The slowdown of EnumSet.noneOf() compared to original code was more 
apparent - about 50% when there's an array assigned to enumData field 
and more than 60% when there's already an EnumData object holding the 
array reference. MyEnum.valueOf(String) seems to be unaffected - more 
cycles spent elsewhere in the code-path to be significant.

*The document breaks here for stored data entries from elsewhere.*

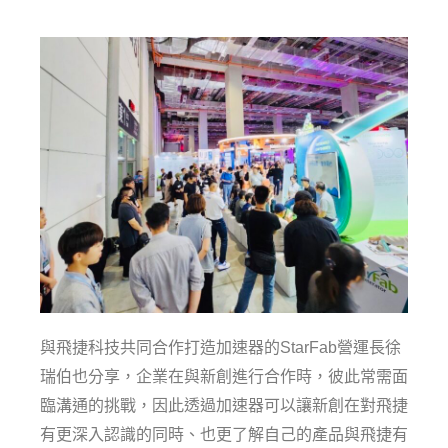
與飛捷科技共同合作打造加速器的StarFab營運長徐
瑞伯也分享，企業在與新創進行合作時，彼此常需面
臨溝通的挑戰，因此透過加速器可以讓新創在對飛捷
有更深入認識的同時、也更了解自己的產品與飛捷有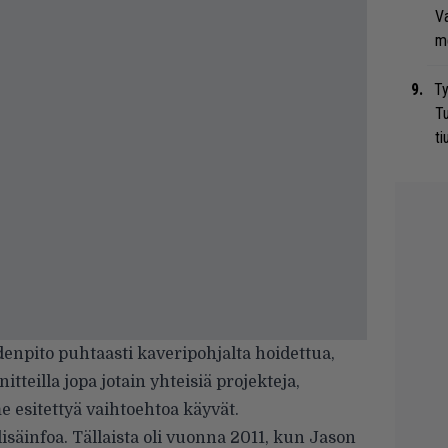
Va
me
Ty
Tu
ti
denpito puhtaasti kaveripohjalta hoidettua,
tteilla jopa jotain yhteisiä projekteja,
e esitettyä vaihtoehtoa käyvät.
isäinfoa. Tällaista oli vuonna 2011, kun Jason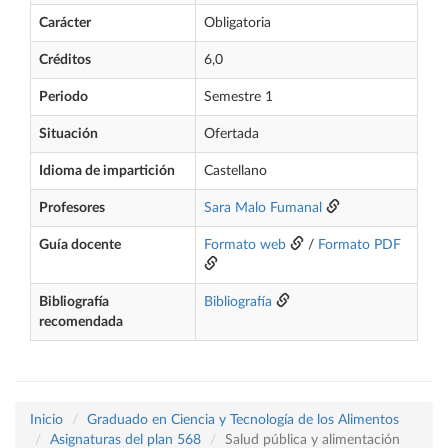
Carácter
Obligatoria
Créditos
6,0
Periodo
Semestre 1
Situación
Ofertada
Idioma de impartición
Castellano
Profesores
Sara Malo Fumanal
Guía docente
Formato web
/
Formato PDF
Bibliografía
Bibliografía
recomendada
Inicio
Graduado en Ciencia y Tecnología de los Alimentos
Asignaturas del plan 568
Salud pública y alimentación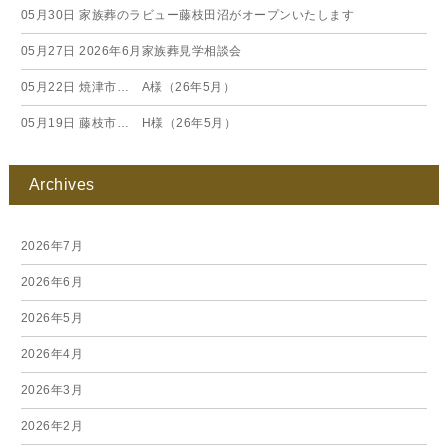
05月30日
家族葬のラビュー藤枝田沼がオープンいたします
05月27日
2026年6月家族葬見学相談会
05月22日
焼津市… A様（26年5月）
05月19日
藤枝市… H様（26年5月）
Archives
2026年7月
2026年6月
2026年5月
2026年4月
2026年3月
2026年2月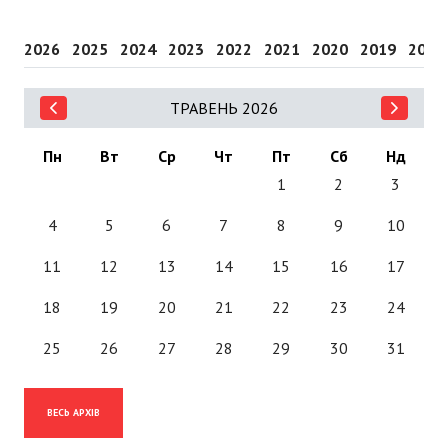
2026
2025
2024
2023
2022
2021
2020
2019
2018
ТРАВЕНЬ 2026
Пн
Вт
Ср
Чт
Пт
Сб
Нд
1
2
3
4
5
6
7
8
9
10
11
12
13
14
15
16
17
18
19
20
21
22
23
24
25
26
27
28
29
30
31
ВЕСЬ АРХІВ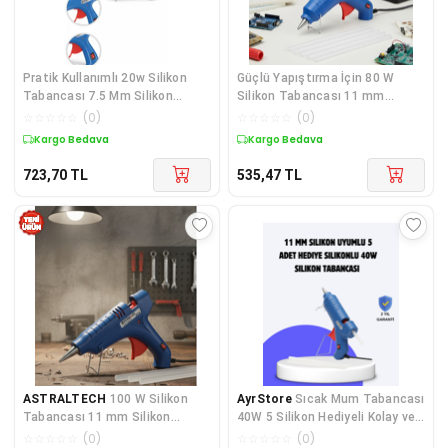
Pratik Kullanımlı 20w Silikon
Güçlü Yapıştırma İçin 80 W
Tabancası 7.5 Mm Silikon
Silikon Tabancası 11 mm
Uyumlu 5 Adet Hediye Silikon -
Uyumlu 5 Adet Silikon
☆
☆
☆
☆
☆
(
0
)
☆
☆
☆
☆
☆
(
0
)
Lisinya
Kargo Bedava
Kargo Bedava
723,70
TL
535,47
TL
ASTRALTECH
100 W Silikon
AyrStore
Sıcak Mum Tabancası
Tabancası 11 mm Silikon
40W 5 Silikon Hediyeli Kolay ve
Uyumlu 5 Adet Hediye Silikon
Hızlı Yapıştırma
☆
☆
☆
☆
☆
(
0
)
☆
☆
☆
☆
☆
(
0
)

When I changed the "if (enumData instanceof Enum[])" with "if (enumData 
!= null)", the slowdown of EnumSet.noneOf() was less apparent - about 
24% when there's an array assigned to enumData and about 44% when 
there's EnumData object. MyEnum.valueOf(String) shows the same performance.

So in order to affect the performance as little as possible, I devised a 
more direct approach without instanceof checks and casts. Here it is:

http://dl.dropbox.com/u/101777488/jdk8-tl/JEP-149.enum/webrev.02/index.html

With this change, EnumSet.noneOf() is only about 12% slower than 
original code and MyEnum.valueOf(String) performs the same. This code 
has a space overhead of an extra object with two fields, but it is 
expected that the number of enum classes compared to non-enum classes is 
small and the reduction of a field in the java.lang.Class pays off. Even 
though this is a single field and it might not shrink (not every but 
approx. half of all?) java.lang.Class object (s) on 32bit architectures 
due to alignment constraints, it presents an opportunity for shrinkage 
when other individual fields in java.lang.Class are similarly removed. 
One such opportunity presents the 2+1 remaining fields used for caching 
annotations.

I understand that contributions to JEP-149 are closed already, but I 
post this here for any future reference.